Thursday, March 26, 2009
Parent Training
Being a grown up is completely overrated. Once upon a time, my life was my own. I pretty much spent my time thinking, doing and being whatever I wanted. Then I became a grown-up, and by that I mean homeowner, tax payer, wife and mother.
As an eight year old, all I wanted was to decide for myself when I would go to bed. I hated nothing more than hearing my friends outside playing on those long, summer nights while my mother enforced our rigid eight o'clock bedtime. Currently, I am thinking about upping the kids' bed time to 7:30 because by 7:00 I need a nap. By 9:00, I have fallen asleep on the couch. Around 11:30 my husband usually tells me to go to bed. This always makes me mad. Doesn't he know I am a grown-up. I will decide when my bedtime is.
As an eighteen year old I realized just how much the government was taking from my paychecks. Taxes have been lame ever since.
By the age of 28, I thought I had done my share of dating and living on my own. I was ready to be a wife and mother. I started with wife hood. At first, it was weird making life decisions with someone else's input. Then I became a mother. My kids dictate everything now. Don't be fooled parents are not in charge. 2 and 3 year olds are in charge. They decide when we eat, sleep and even go to the bathroom.
Speaking of bathrooms, currently we are in the midst of potty training. I fully believe it should be called parent training. In the past week, I have learned to drop anything and everything when Rex indicates, either verbally or with his 'I gotta go' dance, that he needs to use the bathroom. I have decided that often times he fakes like he has to go just for entertainment sake. He likes seeing what he can get me to stop doing at a moments notice, including using the bathroom myself.
In addition to helping him up on the potty forty to fifty times a day, he has trained me not to yell about wet spots on the carpet or poopy SpongeBob underwear. This is parent training at its finest.
Originally, my plan was to send Rex to the first grade still wearing a diaper. I figured he would come home one day completely embarrassed, and tell me that all the other kids were wearing under-roos and he was ready to join them. I would tell him to quit wetting his pants and the whole process would take about five minutes. This plan is no joke and I had every intention of following it. Then my mother intervened.

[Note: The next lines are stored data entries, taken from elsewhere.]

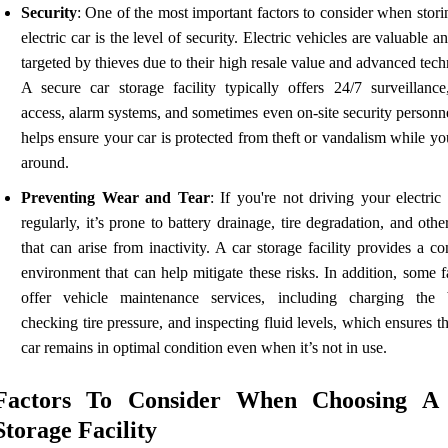
Security
: One of the most important factors to consider when stor
electric car is the level of security. Electric vehicles are valuable a
targeted by thieves due to their high resale value and advanced tec
A secure car storage facility typically offers 24/7 surveillance
access, alarm systems, and sometimes even on-site security personn
helps ensure your car is protected from theft or vandalism while yo
around.
Preventing Wear and Tear
: If you're not driving your electric
regularly, it’s prone to battery drainage, tire degradation, and othe
that can arise from inactivity. A car storage facility provides a co
environment that can help mitigate these risks. In addition, some fa
offer vehicle maintenance services, including charging the b
checking tire pressure, and inspecting fluid levels, which ensures t
car remains in optimal condition even when it’s not in use.
Factors To Consider When Choosing A
Storage Facility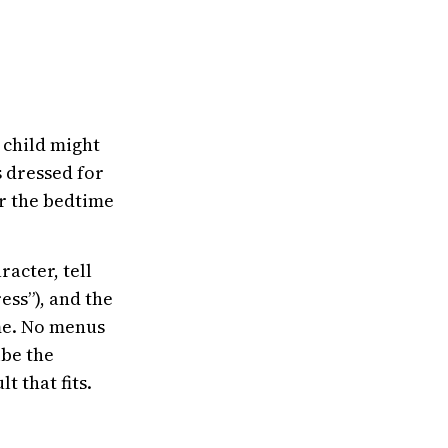
 child might
s dressed for
or the bedtime
racter, tell
ess”), and the
ame. No menus
ibe the
 that fits.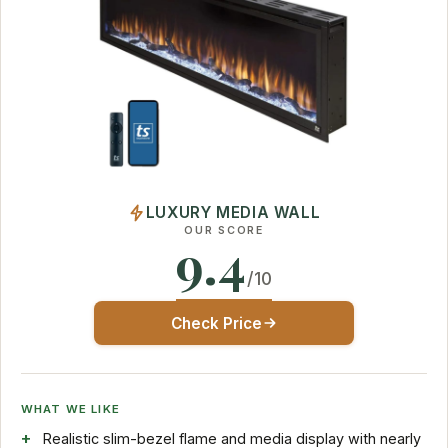
LUXURY MEDIA WALL
OUR SCORE
9.4
/10
Check Price
WHAT WE LIKE
Realistic slim-bezel flame and media display with nearly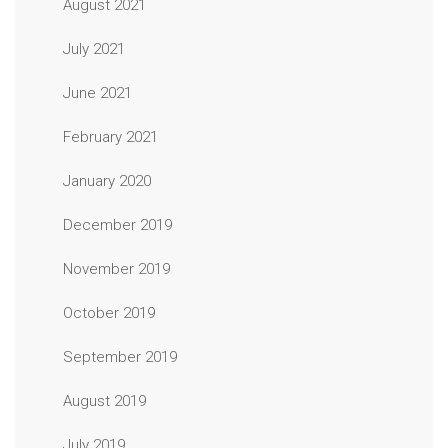
August 2021
July 2021
June 2021
February 2021
January 2020
December 2019
November 2019
October 2019
September 2019
August 2019
July 2019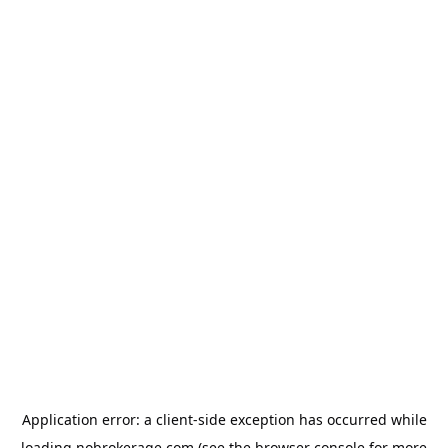
Application error: a
client
-side exception has occurred while
loading
nobrokerage.com
(see the
browser console
for more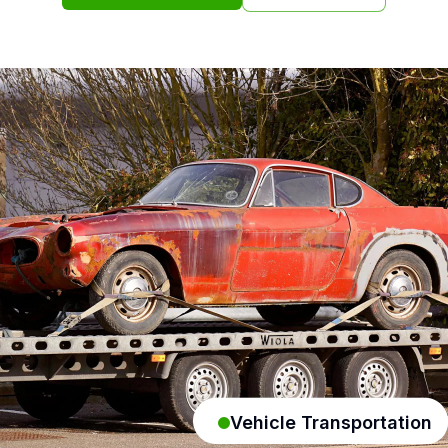
Vehicle Transportation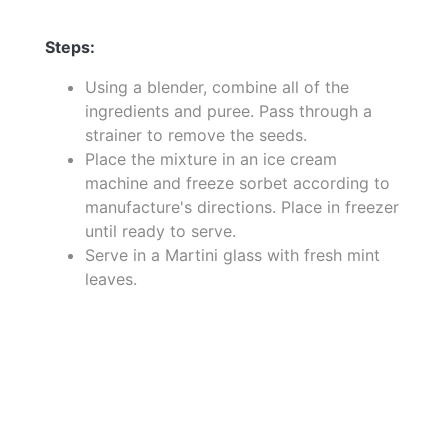
Steps:
Using a blender, combine all of the
ingredients and puree. Pass through a
strainer to remove the seeds.
Place the mixture in an ice cream
machine and freeze sorbet according to
manufacture's directions. Place in freezer
until ready to serve.
Serve in a Martini glass with fresh mint
leaves.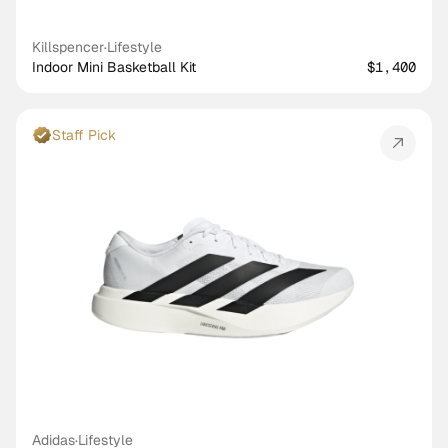
Killspencer
·
Lifestyle
Indoor Mini Basketball Kit
$1,400
Staff Pick
Adidas
·
Lifestyle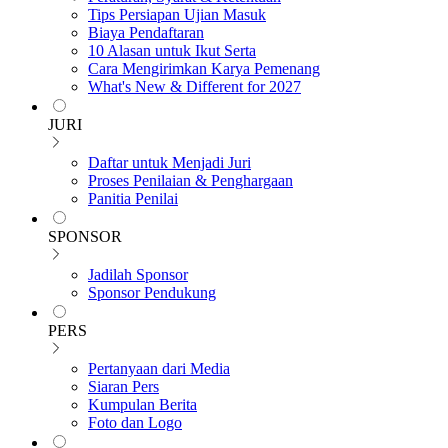
Tips Persiapan Ujian Masuk
Biaya Pendaftaran
10 Alasan untuk Ikut Serta
Cara Mengirimkan Karya Pemenang
What's New & Different for 2027
JURI
Daftar untuk Menjadi Juri
Proses Penilaian & Penghargaan
Panitia Penilai
SPONSOR
Jadilah Sponsor
Sponsor Pendukung
PERS
Pertanyaan dari Media
Siaran Pers
Kumpulan Berita
Foto dan Logo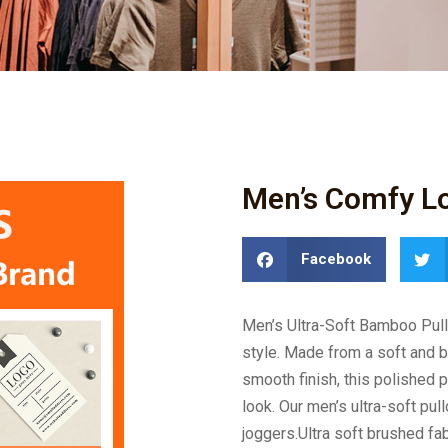
Men’s Comfy Lo
Facebook
Men’s Ultra-Soft Bamboo Pull
style. Made from a soft and 
smooth finish, this polished p
look. Our men’s ultra-soft pull
joggers.Ultra soft brushed fab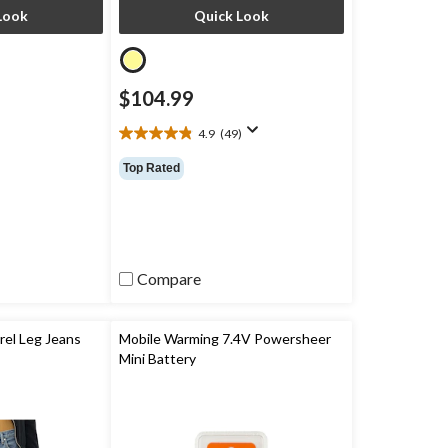
Look
Quick Look
$104.99
4.9
(49)
4.9
out
Top Rated
of
5
stars.
49
reviews
Compare
el Leg Jeans
Mobile Warming 7.4V Powersheer
Mini Battery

We were talking on the phone early one morning when Rex walked in carrying a clean diaper. He informed me that he was stinky and needed his diaper changed. My mother could not believe what she was hearing and insisted that he was ready to be potty trained. He might have been ready, but I was not. I figured my mom lived three hours away, and couldn't force me to do anything. The next day she showed up at my house with a box of pull-ups and about twenty pairs of Elmo and Buzz Light Year underwear.
Rex was as excited as I was about this potty business. He was furious about not having a diaper. We put his little underwear on and he ran around the house screaming at the top of his lungs. in the meantime, Olive came wandering in with a pair of his underwear pulled on over the top of her diaper. As my mom and I debated whether I should train both of the kids at the same time, Rex came running in completely naked and carrying a diaper. I asked him where his underwear were but he refused to talk. A search around the entire house, and I could not find his underwear anywhere.
By seven that night, both Rex and I were exhausted from a day of crying our eyes out and wetting our pants. Olive was still wearing Rex's underwear, which only made Rex even more upset every time he saw her. That night as I got the kids ready for bed, we both gave a sigh of relief when I strapped his diaper on under his pajamas. As I tucked Rex into bed, I found his missing underwear. They were wadded up and shoved under his blankets at the foot of his bed.
In a little over a week, Rex has gotten very good at using the potty. I have decided that maybe Olive can be potty trained before the first grade as well. With my change in attitude and Rex's potty time achievements, I would even go as far as to say that the potty/parent training has been a success.